Zu erledigen:
1/ Welche zweite lebensbedrohliche Erkrankung bekam Timothy Ray Brown laut dem Text über den Berliner Patienten im Sommer 2006?
2/ Greifen Sie bitte den Text über den Berliner Patienten auf und führen Sie ihn nach seinem letzten Satz weiter.

Lesetext:
Der „Berliner Patient“ besiegte HIV, weil er Krebs hatte und Stammzellen brauchte.
Berlin - Bislang war er in der internationalen Fachwelt bekannt als "The Berlin Patient", der "Berliner Patient". Nun hat sich der in Berlin lebende US-Bürger Timothy Ray Brown geoutet: Er ist der Mann, der HIV besiegte und über dessen Fall im Februar 2009 im renommierten Fachblatt "New England Journal of Medicine" berichtet wurde. Drei Jahre lebt der Mann, der im Jahr 1995 als HIV-positiv getestet wurde, inzwischen schon ohne den Erreger der gefährlichen Immunschwäche.
Was wie eine Wunderheilung wirken mag, hatte in Wirklichkeit allerdings einen hohen Preis. Denn Brown, der dank der modernen antiretroviralen Therapie (ART) über Jahre mit seiner HIV-Infektion einigermaßen friedlich lebte, bekam im Sommer 2006 eine zweite lebensbedrohliche Erkrankung, eine akute myeloische Leukämie (AML). Im Unterschied zu HIV kann sie in manchen Fällen geheilt werden, führt aber ohne Behandlung schnell zum Tod.
Stammzellen bringen die Heilung von HIV
Bei Brown sah es zunächst so aus, als hätte ihn die Chemotherapie vom Blutkrebs befreit - doch er bekam einen Rückfall. An der Medizinischen Klinik mit Schwerpunkt Hämatologie und Onkologie der Berliner Charité entschied sich das Team um Gero Hütter deshalb für eine Stammzelltherapie. Eine oft lebensrettende, aber radikale, riskante Behandlung, die mit einer erneuten Chemotherapie eingeleitet wird. Damit werden nicht nur die Krebszellen vernichtet, sondern auch Zellen des körpereigenen Immunsystems. Anschließend werden dem Patienten Blutstammzellen eines Spenders transplantiert.

Auszug der Zeilen:
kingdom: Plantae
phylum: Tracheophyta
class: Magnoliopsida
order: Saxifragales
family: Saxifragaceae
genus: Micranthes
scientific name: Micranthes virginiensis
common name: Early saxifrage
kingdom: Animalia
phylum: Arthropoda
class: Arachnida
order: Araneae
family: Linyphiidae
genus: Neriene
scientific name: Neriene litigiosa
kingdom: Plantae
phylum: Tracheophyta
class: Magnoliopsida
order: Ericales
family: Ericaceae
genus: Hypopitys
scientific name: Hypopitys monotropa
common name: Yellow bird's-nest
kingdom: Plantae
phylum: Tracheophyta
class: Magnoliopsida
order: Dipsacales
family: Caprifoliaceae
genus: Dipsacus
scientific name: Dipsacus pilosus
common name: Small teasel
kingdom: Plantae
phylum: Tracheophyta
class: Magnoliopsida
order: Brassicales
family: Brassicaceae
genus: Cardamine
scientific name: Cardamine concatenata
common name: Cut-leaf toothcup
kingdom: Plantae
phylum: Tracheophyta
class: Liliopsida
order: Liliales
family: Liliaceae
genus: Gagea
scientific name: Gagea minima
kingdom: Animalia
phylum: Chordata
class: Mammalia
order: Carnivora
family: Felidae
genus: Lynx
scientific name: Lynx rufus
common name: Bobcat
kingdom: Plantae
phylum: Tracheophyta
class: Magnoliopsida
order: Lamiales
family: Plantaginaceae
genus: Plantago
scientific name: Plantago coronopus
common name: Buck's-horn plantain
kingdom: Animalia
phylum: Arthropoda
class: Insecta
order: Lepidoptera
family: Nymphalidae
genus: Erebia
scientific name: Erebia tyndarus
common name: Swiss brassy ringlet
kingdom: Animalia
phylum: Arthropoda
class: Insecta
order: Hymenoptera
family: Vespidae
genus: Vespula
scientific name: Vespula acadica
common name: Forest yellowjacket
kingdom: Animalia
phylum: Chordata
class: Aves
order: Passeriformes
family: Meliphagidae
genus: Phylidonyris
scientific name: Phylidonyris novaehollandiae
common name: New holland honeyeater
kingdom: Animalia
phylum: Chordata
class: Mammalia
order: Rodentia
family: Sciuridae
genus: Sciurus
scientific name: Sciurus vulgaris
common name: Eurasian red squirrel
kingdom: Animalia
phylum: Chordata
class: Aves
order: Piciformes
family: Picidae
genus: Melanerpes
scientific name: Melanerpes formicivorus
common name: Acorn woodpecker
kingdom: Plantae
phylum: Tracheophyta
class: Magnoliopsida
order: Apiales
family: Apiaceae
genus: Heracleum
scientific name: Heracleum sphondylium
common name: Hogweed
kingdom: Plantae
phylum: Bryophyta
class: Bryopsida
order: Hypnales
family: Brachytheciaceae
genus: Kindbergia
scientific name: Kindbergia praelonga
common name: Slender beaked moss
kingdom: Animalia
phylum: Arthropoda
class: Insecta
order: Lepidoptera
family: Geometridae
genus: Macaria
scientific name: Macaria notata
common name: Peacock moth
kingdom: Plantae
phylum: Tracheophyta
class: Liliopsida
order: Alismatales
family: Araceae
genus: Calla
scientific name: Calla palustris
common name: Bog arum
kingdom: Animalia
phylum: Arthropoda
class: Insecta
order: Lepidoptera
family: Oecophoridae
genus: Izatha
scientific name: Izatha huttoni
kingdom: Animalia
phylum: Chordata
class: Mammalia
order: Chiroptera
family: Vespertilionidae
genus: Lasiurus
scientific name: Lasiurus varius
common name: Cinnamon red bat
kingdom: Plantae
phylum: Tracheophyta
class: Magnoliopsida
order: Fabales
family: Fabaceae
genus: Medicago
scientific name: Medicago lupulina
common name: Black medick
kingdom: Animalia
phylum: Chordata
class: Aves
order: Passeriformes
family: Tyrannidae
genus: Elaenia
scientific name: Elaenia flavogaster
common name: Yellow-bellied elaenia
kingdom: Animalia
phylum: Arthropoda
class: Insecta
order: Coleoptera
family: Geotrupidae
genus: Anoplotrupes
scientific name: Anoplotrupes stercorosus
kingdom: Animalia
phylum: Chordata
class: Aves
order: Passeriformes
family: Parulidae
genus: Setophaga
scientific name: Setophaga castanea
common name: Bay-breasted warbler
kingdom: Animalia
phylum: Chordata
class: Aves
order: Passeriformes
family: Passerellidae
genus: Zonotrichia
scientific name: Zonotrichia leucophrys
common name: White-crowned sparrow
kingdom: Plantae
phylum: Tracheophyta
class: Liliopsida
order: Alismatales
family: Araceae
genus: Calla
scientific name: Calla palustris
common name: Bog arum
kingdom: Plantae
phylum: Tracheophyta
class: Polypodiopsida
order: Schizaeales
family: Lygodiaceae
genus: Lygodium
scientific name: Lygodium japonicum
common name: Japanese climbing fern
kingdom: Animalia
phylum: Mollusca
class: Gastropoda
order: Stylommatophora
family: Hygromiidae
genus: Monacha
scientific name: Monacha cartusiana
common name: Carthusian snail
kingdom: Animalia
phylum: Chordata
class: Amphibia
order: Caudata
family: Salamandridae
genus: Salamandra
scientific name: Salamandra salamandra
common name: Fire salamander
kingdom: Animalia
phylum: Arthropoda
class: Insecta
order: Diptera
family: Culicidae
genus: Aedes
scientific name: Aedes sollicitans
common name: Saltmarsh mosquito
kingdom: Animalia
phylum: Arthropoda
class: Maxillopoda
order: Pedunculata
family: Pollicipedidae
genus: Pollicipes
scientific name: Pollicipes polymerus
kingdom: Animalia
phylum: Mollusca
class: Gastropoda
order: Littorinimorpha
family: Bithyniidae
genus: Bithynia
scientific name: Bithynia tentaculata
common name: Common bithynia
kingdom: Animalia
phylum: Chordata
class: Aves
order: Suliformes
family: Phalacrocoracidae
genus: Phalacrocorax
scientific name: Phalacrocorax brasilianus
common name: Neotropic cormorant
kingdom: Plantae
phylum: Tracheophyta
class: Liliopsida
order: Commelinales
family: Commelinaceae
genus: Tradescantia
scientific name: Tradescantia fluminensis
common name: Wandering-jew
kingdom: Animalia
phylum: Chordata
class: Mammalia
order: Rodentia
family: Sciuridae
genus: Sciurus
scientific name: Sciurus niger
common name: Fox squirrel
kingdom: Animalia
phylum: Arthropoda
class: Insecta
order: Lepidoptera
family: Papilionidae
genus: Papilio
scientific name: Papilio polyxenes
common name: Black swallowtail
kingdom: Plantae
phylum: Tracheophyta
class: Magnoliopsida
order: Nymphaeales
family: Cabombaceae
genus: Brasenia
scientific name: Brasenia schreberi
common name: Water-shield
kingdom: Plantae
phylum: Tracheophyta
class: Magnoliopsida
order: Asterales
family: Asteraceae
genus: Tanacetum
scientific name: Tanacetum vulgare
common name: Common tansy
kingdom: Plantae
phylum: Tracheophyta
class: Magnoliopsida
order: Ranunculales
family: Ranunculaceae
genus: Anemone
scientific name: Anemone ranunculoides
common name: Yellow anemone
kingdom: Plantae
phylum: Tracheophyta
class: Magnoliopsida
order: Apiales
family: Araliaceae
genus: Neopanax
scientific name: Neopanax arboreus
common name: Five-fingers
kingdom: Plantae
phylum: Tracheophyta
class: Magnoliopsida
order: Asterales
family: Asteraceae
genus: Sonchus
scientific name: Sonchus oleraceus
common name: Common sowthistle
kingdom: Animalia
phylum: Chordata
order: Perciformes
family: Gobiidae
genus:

Antworten der Reihe:
1/ Eine akute myeloische Leukämie (AML).

2/
Die Krebsspezialisten von der Charité erkannten in dieser Situation eine bisher unerhörte Chance für ihren doppelt schwerkranken Patienten - für den aufgrund der gängigen Merkmale seines Immunsystems glücklicherweise an die 60 Spender in Frage kamen. Ausgewählt aus diesem Pool wurde der einzige Spender, dessen Immunsystem eine Besonderheit aufweist: Es macht ihn immun gegen HIV. Er gehört nämlich zu jenen ein bis drei Prozent aller Europäer, die von beiden Eltern eine genetische Veränderung geerbt haben, die es dem Virus unmöglich macht, auf einem Rezeptor namens CCR5 anzudocken. Tatsächlich ließ sich schon kurze Zeit nach der Transplantation das Virus nicht mehr im Blut von Brown nachweisen. So ist es bis heute geblieben. Seine Leukämie hatte er damit allerdings noch nicht endgültig besiegt, er musste noch weitere Chemotherapien, eine Ganzkörperbestrahlung und eine Stammzelltransplantation über sich ergehen lassen.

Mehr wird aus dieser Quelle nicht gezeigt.